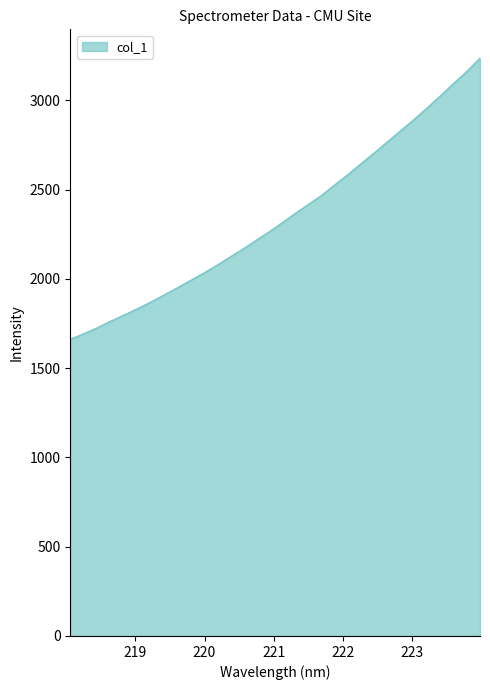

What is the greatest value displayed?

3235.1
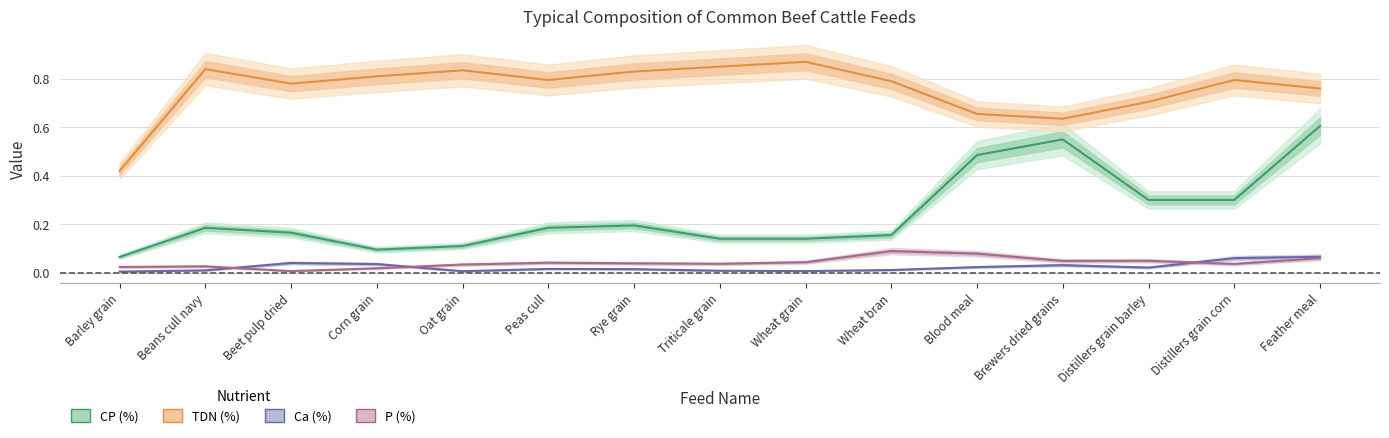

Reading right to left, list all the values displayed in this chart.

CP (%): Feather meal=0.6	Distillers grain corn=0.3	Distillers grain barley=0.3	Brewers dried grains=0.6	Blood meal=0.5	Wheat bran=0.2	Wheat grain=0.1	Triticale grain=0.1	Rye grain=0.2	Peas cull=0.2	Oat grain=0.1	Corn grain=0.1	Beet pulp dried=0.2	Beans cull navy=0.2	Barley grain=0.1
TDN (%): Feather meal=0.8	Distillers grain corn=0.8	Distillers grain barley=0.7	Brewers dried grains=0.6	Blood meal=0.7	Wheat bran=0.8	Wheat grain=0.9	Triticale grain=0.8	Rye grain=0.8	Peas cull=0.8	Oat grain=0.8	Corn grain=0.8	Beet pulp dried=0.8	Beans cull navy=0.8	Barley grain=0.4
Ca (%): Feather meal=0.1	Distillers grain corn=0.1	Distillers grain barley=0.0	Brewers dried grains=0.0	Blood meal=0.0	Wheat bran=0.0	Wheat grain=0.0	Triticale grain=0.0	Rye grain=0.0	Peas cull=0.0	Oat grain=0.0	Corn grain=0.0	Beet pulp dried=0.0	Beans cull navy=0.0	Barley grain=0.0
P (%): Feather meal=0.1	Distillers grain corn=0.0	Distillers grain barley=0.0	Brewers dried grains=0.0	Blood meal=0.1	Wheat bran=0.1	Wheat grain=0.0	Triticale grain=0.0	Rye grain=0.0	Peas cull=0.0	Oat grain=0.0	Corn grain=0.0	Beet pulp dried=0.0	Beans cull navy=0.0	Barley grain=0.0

...

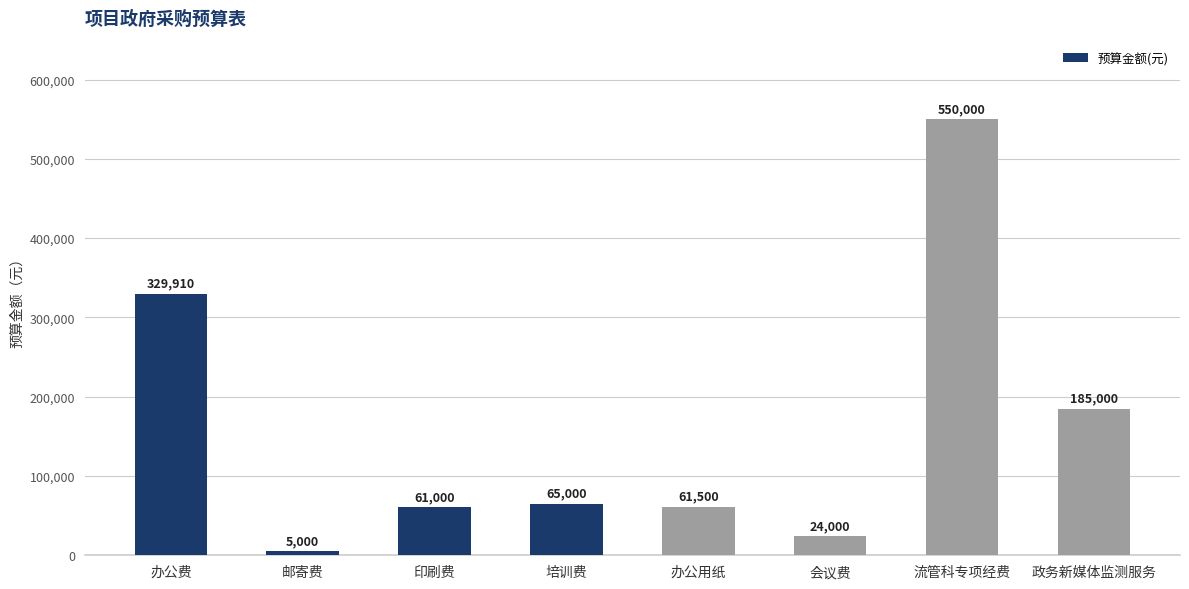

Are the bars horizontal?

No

REQUIRED WORK:
Turn everything in the records above from the line containing "What is the greatest value displayed?" down to the line containing "Reading right to", both of those lines included, into a numbered list with blank lines dropped. Leave the pictures out of the list.

ANSWER BELOW:
1. What is the greatest value displayed?
2. 3235.1
3. Reading right to left, list all the values displayed in this chart.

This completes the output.